I was on a really nice date tonight — mostly just talked for hours — and then I came back post-date to this. The President has decided that he will no longer enforce valid immigration law, because he does not think it is good law. Notice that this is not an exercise of prosecutorial discretion, although it appears as one in form. It is an executive repeal of legislative law that was passed under and in no way violates the Constitutional compact. Don’t take it from me; take it from his Secretary of Homeland Security:
“I’ve been dealing with immigration enforcement for 20 years and the plain fact of the matter is that the law that we’re working under doesn’t match the economic needs of the country today and the law enforcement needs of the country today,” Napolitano told CNN. “But as someone who is charged with enforcing the immigration system, we’re setting good, strong, sensible priorities, and again these young people really are not the individuals that the immigration removal process was designed to focus upon.”

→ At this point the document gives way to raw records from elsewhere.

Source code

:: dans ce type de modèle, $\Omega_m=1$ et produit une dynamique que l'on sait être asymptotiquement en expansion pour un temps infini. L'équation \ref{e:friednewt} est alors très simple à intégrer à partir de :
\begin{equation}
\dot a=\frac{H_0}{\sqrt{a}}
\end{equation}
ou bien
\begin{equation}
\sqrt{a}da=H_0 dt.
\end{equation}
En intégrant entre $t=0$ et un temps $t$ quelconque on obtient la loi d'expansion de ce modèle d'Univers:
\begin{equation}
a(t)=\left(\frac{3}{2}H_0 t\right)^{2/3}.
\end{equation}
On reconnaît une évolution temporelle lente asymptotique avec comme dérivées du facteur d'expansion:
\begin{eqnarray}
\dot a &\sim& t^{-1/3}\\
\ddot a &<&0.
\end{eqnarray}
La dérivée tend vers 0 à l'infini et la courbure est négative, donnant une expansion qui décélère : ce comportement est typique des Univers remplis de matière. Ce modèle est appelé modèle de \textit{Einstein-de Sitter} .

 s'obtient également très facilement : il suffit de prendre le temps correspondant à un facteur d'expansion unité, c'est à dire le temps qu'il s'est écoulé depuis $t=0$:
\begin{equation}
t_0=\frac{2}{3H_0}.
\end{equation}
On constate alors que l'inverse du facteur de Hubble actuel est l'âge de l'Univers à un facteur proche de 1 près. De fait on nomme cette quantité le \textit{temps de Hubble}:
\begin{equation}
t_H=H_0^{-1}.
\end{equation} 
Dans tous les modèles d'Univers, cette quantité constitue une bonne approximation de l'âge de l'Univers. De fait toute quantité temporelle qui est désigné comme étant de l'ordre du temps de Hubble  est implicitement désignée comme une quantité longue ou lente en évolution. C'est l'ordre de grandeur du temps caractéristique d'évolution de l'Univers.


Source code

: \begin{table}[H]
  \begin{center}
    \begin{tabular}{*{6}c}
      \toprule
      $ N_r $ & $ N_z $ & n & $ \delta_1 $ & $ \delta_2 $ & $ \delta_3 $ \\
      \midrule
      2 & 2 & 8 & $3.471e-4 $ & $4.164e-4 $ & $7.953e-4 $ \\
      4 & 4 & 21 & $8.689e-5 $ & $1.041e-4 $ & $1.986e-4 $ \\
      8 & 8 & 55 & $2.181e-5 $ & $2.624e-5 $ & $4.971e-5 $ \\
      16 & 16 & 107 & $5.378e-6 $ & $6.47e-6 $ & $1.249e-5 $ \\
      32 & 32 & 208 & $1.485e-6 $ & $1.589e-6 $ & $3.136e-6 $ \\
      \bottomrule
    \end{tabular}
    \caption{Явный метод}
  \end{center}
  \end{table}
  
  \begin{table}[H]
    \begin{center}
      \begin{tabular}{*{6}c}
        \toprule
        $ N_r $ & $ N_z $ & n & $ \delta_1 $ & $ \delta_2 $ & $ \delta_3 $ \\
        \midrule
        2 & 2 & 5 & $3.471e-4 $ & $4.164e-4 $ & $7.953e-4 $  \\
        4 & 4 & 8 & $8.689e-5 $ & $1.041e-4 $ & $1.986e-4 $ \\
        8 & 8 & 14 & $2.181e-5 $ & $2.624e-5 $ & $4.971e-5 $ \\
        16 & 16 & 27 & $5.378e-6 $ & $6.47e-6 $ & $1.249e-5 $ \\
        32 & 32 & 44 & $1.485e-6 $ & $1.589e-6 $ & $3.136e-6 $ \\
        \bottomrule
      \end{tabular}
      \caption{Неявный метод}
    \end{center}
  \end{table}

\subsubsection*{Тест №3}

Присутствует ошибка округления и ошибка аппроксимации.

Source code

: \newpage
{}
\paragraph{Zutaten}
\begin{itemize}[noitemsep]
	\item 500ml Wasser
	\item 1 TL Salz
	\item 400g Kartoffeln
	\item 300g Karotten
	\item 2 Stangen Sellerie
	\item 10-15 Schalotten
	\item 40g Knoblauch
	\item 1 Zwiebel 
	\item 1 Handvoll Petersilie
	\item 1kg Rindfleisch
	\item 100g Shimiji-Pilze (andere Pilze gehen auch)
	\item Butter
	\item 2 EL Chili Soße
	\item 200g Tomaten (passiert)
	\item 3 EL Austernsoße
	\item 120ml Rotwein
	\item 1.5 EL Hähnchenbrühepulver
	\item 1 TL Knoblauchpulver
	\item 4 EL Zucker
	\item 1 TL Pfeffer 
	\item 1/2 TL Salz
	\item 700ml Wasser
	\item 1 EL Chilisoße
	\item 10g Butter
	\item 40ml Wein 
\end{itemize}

I wrote this immediately. I haven’t read the commentaries, I haven’t delved into the legal background, I haven’t glanced at the election impact. Maybe everyone on the Right is saying this; maybe I’m alone. But it’s from the heart:
I count myself deeply sympathetic to immigrants, and loyally trace my family line back to Kate Durkin, the bold Irish woman whose family shipped her here in the depths of the potato famine — because they could not feed her. She started with nothing, ended with little, and sacrificed everything to get our family on its feet. She came over in an era before immigration was at all restricted, and I know how broken our modern immigration system is. I have a lot of worries about the DREAM Act specifically, but I do, in general, support a path to citizenship for illegal immigrants. Let them pay their debt to our society and get on with living.
All that being said, this order is a flagrant, brazen violation of President Obama’s oath of office. “I do solemnly swear,” he said three years ago, “that I will faithfully execute the Office of President of the United States, and will to the best of my ability, preserve, protect and defend the Constitution of the United States.” His office — his sole and highest duty — is to faithfully execute the law. That’s not me talking; that’s the Constitution. Presidents have bent the law, often, in service of dire needs, but to simply come out and announce that you, personally, have decided Congress is acting “too slowly” and isn’t showing enough compassion, and therefore you have decided to ignore valid law is — was — unthinkable. I’m frankly astonished, partly that the President is willing to do this, but mostly because he apparently believes he’ll get away with it. What should terrify all Americans is that he might.